The statement makes sense (and is true) when E or F (or both) is infinite dimensional. No need to work with matrices: just take n independent vectors in the image, write them as f v_1, ..., f v_n, and say that g v_1, ..., g v_n remain free when g is close enough to f. You need the fact that being a free family is an open property, which is indeed most easily done with matrices and determinants: take linear forms l_1, ..., l_n such that l_i (w_j) is an invertible matrix, then it remains invertible for w'_j close enough to w_j.

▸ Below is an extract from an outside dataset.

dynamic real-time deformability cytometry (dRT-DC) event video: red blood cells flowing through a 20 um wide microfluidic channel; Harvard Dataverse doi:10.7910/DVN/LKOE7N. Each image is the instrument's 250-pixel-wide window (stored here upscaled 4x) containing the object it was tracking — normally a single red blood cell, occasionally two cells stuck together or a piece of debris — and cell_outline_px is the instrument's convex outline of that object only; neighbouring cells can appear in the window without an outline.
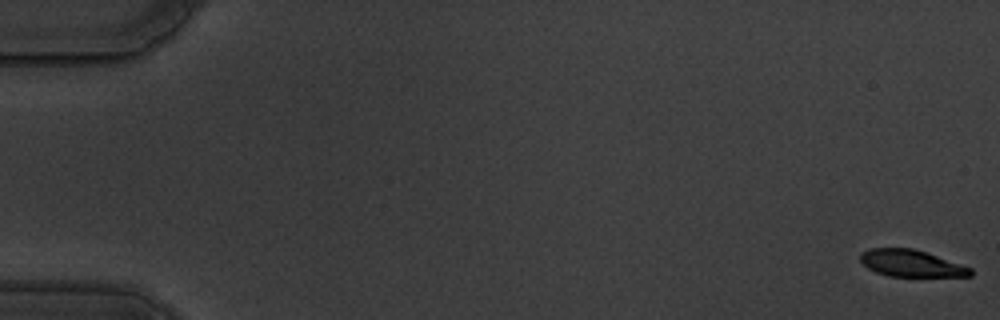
{"species": "common noctule bat (a hibernating species)", "species_latin": "Nyctalus noctula", "temperature_condition": "warm", "stored_images_in_passage": 59, "camera_frame_rate_fps": 3000, "um_per_image_px": 0.085, "animal": {"sex": "male", "body_mass_g": 19.5, "forearm_length_mm": 54.6}, "frame": {"image": 1, "passage_image": 1, "time_ms": 0.0, "image_size_px": [1000, 320], "cell_outline_px": [[972, 276], [888, 276], [876, 272], [868, 268], [860, 260], [860, 252], [868, 248], [912, 248], [972, 268]], "centroid_in_image_um": [77.4, 22.38], "position_along_channel_um": 7.6, "area_um2": 16.99}}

#### Yury G. Kudryashov (Mar 29 2021 at 22:40):

This means ∀ n : ℕ, n ≤ dim 𝕜 (range (f x)) → ∀ᶠ y in 𝓝 x, n ≤ dim 𝕜 (range (f y)). I guess, for infinite values of n this is false because it should be possible to make the domain where the first n vectors are linearly independent decrease with n.

#### Sebastien Gouezel (Mar 30 2021 at 05:27):

Yes, just for finite n.

My proof sketch above works fine on the reals or the complexes, but not on general fields because it requires Hahn-Banach to produce the linear forms. Here is a better and more direct argument, over any complete nondiscrete normed field. Start from $w_1,\dotsc, w_n$ which are free. On the finite-dimensional space they span, all norms are equivalent by docs#linear_map.continuous_of_finite_dimensional and friends. So, there exists $c>0$ such that, for all $(\lambda_1,\dotsc, \lambda_n)$, one has $c \max |\lambda_i|\leq \|\sum \lambda_i w_i\|$.

Consider now perturbations $w_i+h_i$ of $w_i$, with $\|h_i\|\leq \epsilon$ suitably small. Then, for any $(\lambda_1,\dotsc, \lambda_n)$, one has $\|\sum \lambda_i (w_i+h_i)\|\geq \|\sum \lambda_i w_i\| - n \epsilon \max |\lambda_i| \geq (c - n \epsilon) \max|\lambda_i|$. If $\epsilon$ is small enough, $c-n\epsilon>0$. If $\sum \lambda_i (w_i+h_i) = 0$, this implies $\max|\lambda_i|=0$, so $\lambda_1 = \dotsc = \lambda_n = 0$, i.e., the family $(w_1+h_1, \dotsc, w_n+h_n)$ is free.